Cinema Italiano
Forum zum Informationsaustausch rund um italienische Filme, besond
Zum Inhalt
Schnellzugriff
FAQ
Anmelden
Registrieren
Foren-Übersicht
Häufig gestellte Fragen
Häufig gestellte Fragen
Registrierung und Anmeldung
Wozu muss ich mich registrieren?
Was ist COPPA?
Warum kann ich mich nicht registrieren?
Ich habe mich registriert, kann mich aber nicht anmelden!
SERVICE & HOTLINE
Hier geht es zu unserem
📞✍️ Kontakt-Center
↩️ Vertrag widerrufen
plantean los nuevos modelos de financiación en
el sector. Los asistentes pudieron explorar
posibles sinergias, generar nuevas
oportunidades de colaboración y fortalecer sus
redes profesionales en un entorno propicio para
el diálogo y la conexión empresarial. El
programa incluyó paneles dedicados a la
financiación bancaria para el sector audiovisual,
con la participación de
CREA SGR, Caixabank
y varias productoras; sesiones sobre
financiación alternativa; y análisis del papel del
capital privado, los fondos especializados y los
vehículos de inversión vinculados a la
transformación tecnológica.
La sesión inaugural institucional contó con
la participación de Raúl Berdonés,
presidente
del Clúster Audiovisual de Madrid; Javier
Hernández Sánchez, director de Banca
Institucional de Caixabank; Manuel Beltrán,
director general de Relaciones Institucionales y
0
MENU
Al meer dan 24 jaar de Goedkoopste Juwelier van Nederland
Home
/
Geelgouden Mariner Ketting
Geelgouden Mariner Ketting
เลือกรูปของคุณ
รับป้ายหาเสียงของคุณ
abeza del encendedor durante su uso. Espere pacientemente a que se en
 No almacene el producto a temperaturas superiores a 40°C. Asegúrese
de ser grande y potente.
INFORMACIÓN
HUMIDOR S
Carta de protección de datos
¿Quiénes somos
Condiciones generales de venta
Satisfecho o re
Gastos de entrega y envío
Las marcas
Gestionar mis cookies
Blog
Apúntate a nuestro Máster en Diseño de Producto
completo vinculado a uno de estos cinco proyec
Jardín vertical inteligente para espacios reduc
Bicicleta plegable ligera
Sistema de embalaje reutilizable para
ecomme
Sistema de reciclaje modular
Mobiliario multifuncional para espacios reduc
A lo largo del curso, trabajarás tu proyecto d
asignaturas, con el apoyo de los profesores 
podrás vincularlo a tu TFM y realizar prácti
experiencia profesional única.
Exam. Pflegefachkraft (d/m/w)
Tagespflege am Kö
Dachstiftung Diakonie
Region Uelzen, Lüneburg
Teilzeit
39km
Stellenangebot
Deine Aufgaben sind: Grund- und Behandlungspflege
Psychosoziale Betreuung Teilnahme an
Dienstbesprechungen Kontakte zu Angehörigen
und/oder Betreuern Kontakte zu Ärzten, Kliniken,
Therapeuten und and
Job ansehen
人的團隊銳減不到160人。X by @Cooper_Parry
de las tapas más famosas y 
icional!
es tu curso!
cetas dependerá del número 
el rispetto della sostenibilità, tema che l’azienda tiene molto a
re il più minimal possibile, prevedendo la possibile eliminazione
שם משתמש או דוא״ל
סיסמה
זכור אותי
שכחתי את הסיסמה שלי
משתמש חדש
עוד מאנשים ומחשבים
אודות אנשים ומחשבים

PROBLEM TO WORK ON
Having read the records, return each one exactly.

ANSWER FOR THIS EXERCISE
Cinema Italiano
Forum zum Informationsaustausch rund um italienische Filme, besond
Zum Inhalt
Schnellzugriff
FAQ
Anmelden
Registrieren
Foren-Übersicht
Häufig gestellte Fragen
Häufig gestellte Fragen
Registrierung und Anmeldung
Wozu muss ich mich registrieren?
Was ist COPPA?
Warum kann ich mich nicht registrieren?
Ich habe mich registriert, kann mich aber nicht anmelden!
SERVICE & HOTLINE
Hier geht es zu unserem
📞✍️ Kontakt-Center
↩️ Vertrag widerrufen
plantean los nuevos modelos de financiación en
el sector. Los asistentes pudieron explorar
posibles sinergias, generar nuevas
oportunidades de colaboración y fortalecer sus
redes profesionales en un entorno propicio para
el diálogo y la conexión empresarial. El
programa incluyó paneles dedicados a la
financiación bancaria para el sector audiovisual,
con la participación de
CREA SGR, Caixabank
y varias productoras; sesiones sobre
financiación alternativa; y análisis del papel del
capital privado, los fondos especializados y los
vehículos de inversión vinculados a la
transformación tecnológica.
La sesión inaugural institucional contó con
la participación de Raúl Berdonés,
presidente
del Clúster Audiovisual de Madrid; Javier
Hernández Sánchez, director de Banca
Institucional de Caixabank; Manuel Beltrán,
director general de Relaciones Institucionales y
0
MENU
Al meer dan 24 jaar de Goedkoopste Juwelier van Nederland
Home
/
Geelgouden Mariner Ketting
Geelgouden Mariner Ketting
เลือกรูปของคุณ
รับป้ายหาเสียงของคุณ
abeza del encendedor durante su uso. Espere pacientemente a que se en
 No almacene el producto a temperaturas superiores a 40°C. Asegúrese
de ser grande y potente.
INFORMACIÓN
HUMIDOR S
Carta de protección de datos
¿Quiénes somos
Condiciones generales de venta
Satisfecho o re
Gastos de entrega y envío
Las marcas
Gestionar mis cookies
Blog
Apúntate a nuestro Máster en Diseño de Producto
completo vinculado a uno de estos cinco proyec
Jardín vertical inteligente para espacios reduc
Bicicleta plegable ligera
Sistema de embalaje reutilizable para
ecomme
Sistema de reciclaje modular
Mobiliario multifuncional para espacios reduc
A lo largo del curso, trabajarás tu proyecto d
asignaturas, con el apoyo de los profesores 
podrás vincularlo a tu TFM y realizar prácti
experiencia profesional única.
Exam. Pflegefachkraft (d/m/w)
Tagespflege am Kö
Dachstiftung Diakonie
Region Uelzen, Lüneburg
Teilzeit
39km
Stellenangebot
Deine Aufgaben sind: Grund- und Behandlungspflege
Psychosoziale Betreuung Teilnahme an
Dienstbesprechungen Kontakte zu Angehörigen
und/oder Betreuern Kontakte zu Ärzten, Kliniken,
Therapeuten und and
Job ansehen
人的團隊銳減不到160人。X by @Cooper_Parry
de las tapas más famosas y 
icional!
es tu curso!
cetas dependerá del número 
el rispetto della sostenibilità, tema che l’azienda tiene molto a
re il più minimal possibile, prevedendo la possibile eliminazione
שם משתמש או דוא״ל
סיסמה
זכור אותי
שכחתי את הסיסמה שלי
משתמש חדש
עוד מאנשים ומחשבים
אודות אנשים ומחשבים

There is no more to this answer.